Two days after bringing sexual harassment claims against IHOP locations in Illinois, the U.S. Equal Employment Opportunity Commission brought a class action against several franchisees of the restaurant chain in Nevada federal court Thursday, alleging rampant sexual harassment, an illegal policy that discouraged employees from reporting such incidents, and retaliation against workers who complained.
The suit said that the hostile work environment, sexual harassment and retaliatory practices violate the Civil Rights Act of 1964 and the Civil Rights Act of 1991. It alleges that nine related restaurant groups in New York and Las Vegas, all of which are managed by defendant Dominick Conti, implemented an illegal policy that said workers who were sexually harassed by another employee had 72 hours to report the incident in writing to the franchise’s New York office or they’d waive their legal rights against the company. The EEOC said that policy discouraged women from complaining about harassment and allowed local managers to shrug off responsibility for the incidents.

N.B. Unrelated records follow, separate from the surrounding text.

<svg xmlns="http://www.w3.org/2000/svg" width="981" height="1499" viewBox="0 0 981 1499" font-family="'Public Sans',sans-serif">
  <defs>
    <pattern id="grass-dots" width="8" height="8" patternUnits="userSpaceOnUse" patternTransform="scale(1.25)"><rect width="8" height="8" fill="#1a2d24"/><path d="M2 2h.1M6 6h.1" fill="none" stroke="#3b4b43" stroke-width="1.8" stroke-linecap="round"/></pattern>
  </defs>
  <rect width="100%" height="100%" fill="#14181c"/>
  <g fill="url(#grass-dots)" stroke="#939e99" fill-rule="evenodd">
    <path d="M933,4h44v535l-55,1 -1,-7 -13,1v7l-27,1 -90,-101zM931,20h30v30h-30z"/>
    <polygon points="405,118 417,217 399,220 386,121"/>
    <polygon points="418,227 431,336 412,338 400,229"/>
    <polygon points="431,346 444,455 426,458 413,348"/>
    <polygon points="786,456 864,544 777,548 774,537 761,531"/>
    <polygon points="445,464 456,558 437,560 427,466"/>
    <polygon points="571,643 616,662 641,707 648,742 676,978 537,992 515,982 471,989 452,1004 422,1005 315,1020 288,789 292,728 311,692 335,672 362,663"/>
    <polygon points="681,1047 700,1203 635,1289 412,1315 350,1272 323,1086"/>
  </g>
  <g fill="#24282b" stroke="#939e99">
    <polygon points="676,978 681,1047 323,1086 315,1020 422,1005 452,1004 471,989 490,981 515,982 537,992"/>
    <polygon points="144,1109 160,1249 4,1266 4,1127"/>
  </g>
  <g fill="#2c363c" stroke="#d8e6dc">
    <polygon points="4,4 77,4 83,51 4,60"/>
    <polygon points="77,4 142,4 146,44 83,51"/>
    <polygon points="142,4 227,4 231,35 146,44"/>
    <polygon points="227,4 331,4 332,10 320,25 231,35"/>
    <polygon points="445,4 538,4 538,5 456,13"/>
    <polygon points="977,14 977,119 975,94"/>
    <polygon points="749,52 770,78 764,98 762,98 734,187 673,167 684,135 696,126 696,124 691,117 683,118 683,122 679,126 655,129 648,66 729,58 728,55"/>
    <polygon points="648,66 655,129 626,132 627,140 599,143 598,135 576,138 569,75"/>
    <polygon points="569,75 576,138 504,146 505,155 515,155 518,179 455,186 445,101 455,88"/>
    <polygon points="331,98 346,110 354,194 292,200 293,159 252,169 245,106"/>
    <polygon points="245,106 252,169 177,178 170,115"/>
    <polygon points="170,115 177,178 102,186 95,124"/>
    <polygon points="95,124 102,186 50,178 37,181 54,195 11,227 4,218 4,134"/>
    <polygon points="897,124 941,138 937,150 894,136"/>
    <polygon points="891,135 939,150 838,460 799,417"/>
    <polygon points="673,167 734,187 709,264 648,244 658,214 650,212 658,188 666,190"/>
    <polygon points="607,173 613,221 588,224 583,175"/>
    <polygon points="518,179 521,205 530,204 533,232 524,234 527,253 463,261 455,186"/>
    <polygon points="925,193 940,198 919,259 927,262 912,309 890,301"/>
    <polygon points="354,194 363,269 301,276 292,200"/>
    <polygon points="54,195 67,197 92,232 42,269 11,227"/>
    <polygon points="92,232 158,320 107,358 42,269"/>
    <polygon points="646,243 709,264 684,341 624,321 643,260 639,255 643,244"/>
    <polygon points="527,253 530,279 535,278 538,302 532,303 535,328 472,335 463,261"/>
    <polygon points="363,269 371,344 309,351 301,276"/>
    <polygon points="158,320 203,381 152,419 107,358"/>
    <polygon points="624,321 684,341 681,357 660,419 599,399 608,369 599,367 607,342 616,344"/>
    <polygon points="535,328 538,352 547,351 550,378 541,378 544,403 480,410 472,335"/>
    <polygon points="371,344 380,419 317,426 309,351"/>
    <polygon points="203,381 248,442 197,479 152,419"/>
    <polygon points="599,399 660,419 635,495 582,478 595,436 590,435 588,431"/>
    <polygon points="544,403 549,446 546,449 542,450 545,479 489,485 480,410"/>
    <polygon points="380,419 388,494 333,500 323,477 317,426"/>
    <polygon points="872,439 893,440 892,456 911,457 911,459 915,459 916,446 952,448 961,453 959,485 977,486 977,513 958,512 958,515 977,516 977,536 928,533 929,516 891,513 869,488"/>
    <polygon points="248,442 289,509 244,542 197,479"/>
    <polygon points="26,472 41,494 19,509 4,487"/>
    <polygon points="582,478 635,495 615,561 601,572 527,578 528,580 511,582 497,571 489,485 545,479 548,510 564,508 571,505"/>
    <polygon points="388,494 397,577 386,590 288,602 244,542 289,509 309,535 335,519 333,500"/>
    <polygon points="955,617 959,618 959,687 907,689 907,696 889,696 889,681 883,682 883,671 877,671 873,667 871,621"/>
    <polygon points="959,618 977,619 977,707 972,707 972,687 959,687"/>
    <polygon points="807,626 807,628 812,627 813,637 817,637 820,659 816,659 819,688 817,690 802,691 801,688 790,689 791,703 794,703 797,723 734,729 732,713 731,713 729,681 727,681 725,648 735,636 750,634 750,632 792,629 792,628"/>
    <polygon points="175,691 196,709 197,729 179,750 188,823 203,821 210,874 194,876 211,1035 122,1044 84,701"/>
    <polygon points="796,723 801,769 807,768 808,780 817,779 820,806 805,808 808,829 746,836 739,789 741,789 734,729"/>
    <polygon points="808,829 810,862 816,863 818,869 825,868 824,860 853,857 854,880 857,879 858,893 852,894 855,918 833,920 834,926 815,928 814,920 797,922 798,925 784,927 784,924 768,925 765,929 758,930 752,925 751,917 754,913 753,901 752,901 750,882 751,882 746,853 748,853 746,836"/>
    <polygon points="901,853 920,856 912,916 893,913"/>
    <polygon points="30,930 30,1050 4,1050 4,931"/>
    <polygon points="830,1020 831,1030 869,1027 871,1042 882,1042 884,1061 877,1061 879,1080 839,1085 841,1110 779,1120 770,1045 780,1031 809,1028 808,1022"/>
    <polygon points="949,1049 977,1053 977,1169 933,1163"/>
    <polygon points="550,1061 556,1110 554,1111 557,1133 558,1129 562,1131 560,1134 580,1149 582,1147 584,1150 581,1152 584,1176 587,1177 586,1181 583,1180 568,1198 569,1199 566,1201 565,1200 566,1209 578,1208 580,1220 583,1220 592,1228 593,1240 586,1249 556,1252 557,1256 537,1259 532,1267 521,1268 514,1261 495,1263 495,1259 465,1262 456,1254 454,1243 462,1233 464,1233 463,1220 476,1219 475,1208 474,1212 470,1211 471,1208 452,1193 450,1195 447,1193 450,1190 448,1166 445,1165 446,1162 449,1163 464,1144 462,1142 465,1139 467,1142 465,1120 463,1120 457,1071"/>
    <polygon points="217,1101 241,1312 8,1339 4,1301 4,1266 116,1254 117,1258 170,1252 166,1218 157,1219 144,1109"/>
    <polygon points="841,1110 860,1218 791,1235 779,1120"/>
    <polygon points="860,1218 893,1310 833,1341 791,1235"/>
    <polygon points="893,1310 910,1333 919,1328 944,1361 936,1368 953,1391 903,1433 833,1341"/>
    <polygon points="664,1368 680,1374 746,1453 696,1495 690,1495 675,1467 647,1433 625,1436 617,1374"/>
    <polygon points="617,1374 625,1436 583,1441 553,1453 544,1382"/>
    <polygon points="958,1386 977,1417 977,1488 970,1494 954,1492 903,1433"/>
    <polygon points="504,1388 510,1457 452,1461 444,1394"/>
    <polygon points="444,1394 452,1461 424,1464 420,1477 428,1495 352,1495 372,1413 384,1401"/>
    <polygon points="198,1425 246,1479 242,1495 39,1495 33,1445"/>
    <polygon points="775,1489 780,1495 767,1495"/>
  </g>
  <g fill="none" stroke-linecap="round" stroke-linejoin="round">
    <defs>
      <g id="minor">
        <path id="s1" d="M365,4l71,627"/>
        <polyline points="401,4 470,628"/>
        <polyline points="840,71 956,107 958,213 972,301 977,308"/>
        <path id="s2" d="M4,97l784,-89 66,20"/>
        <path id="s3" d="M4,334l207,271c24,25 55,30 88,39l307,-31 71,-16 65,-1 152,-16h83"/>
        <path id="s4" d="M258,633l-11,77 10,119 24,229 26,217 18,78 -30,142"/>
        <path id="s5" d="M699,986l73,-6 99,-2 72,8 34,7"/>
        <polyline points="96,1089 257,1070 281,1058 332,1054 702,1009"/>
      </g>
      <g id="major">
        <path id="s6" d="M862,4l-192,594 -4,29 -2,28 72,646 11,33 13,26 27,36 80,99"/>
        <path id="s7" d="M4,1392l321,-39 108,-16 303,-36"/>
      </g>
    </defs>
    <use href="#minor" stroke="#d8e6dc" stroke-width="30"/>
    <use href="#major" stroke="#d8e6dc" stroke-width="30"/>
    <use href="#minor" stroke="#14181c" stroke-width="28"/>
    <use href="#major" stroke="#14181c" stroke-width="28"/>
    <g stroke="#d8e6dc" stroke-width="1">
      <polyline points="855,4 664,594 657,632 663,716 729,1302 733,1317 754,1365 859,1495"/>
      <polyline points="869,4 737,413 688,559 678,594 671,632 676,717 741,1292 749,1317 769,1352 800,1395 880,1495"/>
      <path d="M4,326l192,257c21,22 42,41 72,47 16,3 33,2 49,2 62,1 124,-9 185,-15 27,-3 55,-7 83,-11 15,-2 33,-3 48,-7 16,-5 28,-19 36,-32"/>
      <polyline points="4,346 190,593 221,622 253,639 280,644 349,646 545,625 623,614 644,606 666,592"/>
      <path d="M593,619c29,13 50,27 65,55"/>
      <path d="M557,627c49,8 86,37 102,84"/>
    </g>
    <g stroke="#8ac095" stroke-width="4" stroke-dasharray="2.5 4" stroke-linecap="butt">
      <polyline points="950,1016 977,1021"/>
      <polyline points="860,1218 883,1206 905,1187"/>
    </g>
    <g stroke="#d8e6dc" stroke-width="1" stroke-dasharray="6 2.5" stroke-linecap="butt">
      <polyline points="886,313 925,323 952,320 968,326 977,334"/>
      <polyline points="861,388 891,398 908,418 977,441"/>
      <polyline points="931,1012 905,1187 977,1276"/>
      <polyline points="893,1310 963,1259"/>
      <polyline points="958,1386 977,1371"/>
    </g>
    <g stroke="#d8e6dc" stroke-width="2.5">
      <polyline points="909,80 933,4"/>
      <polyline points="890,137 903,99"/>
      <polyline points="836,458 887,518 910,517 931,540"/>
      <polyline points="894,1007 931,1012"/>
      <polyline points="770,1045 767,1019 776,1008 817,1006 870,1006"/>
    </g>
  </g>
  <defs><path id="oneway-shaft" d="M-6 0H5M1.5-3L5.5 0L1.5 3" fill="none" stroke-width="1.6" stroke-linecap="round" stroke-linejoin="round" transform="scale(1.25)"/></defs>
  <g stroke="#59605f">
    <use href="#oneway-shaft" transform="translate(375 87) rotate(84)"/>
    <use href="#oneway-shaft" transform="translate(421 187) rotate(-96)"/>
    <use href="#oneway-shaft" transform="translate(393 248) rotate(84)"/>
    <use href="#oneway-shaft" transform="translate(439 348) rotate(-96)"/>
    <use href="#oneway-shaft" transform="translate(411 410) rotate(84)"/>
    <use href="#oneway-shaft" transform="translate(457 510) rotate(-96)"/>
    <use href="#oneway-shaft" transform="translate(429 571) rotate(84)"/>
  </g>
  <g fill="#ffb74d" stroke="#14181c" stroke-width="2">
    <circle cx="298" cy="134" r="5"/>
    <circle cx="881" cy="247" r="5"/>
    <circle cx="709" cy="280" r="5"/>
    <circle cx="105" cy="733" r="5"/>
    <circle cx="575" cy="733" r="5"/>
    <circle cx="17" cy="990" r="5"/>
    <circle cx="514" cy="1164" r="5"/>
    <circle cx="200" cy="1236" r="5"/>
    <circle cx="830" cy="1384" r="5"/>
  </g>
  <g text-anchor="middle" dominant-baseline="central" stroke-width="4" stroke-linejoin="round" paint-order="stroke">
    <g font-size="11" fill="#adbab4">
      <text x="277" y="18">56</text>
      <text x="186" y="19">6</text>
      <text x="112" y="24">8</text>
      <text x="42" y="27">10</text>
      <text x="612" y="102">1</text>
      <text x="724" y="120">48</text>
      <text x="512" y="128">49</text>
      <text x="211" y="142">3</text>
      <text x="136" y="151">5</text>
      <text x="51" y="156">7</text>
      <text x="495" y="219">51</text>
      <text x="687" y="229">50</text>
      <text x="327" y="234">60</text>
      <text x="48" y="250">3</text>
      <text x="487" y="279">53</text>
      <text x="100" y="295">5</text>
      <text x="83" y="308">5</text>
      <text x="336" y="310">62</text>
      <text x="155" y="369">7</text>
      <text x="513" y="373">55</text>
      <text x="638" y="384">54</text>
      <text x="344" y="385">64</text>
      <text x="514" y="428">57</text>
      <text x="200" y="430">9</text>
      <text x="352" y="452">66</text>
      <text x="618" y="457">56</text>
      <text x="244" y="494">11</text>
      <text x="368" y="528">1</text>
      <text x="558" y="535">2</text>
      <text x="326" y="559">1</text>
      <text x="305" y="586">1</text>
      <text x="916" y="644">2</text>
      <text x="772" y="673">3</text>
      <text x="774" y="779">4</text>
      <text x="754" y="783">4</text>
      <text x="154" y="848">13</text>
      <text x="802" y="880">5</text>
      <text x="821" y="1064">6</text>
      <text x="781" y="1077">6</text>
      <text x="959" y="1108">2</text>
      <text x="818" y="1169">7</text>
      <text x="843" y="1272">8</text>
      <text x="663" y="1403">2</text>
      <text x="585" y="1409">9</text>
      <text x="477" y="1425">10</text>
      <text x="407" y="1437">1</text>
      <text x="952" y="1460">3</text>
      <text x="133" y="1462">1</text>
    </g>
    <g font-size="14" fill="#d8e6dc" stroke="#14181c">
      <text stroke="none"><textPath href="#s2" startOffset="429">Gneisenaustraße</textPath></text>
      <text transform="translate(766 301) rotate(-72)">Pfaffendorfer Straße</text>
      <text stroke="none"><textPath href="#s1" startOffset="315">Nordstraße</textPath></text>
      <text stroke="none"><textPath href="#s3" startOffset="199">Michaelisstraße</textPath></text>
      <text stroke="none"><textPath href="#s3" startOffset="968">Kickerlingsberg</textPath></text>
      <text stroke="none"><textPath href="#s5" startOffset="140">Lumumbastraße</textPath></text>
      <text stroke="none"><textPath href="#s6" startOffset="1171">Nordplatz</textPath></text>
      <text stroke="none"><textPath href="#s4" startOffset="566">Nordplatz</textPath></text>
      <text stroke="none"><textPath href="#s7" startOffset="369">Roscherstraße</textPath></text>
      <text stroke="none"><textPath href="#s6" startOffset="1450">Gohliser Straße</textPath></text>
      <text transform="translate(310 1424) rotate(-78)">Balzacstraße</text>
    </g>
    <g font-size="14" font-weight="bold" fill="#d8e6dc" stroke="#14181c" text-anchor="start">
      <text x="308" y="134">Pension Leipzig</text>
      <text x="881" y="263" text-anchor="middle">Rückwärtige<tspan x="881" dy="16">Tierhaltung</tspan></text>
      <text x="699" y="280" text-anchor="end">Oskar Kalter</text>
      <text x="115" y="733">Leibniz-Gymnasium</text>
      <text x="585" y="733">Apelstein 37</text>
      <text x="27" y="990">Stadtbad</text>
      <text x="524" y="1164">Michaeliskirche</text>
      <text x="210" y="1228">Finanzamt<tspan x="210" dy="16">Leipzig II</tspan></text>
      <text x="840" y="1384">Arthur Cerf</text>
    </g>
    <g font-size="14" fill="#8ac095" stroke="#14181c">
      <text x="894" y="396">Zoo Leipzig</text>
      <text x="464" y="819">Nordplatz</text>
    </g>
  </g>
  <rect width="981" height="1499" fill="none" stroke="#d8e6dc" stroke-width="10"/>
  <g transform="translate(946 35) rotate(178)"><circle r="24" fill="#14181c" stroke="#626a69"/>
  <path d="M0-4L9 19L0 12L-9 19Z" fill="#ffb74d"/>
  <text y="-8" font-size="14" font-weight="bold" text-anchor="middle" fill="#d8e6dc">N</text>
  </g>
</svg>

“Defendants’ policy deterred sexual harassment complaints by requiring that detailed written statements be mailed to New York corporate headquarters and prohibits submission of complaints to managers at locations where employees work and where the harassment would have occurred,” the complaint said. “When the charging parties and similarly aggrieved individuals attempted to complain about sexual harassment to local management, local management failed to take any preventative or corrective action. Management frequently laughed off complaints, refusing to take them seriously.”
Wendy Martin, director of the EEOC's Las Vegas local office, said in a statement Thursday that it was a company’s responsibility to ensure its policies comply with the law.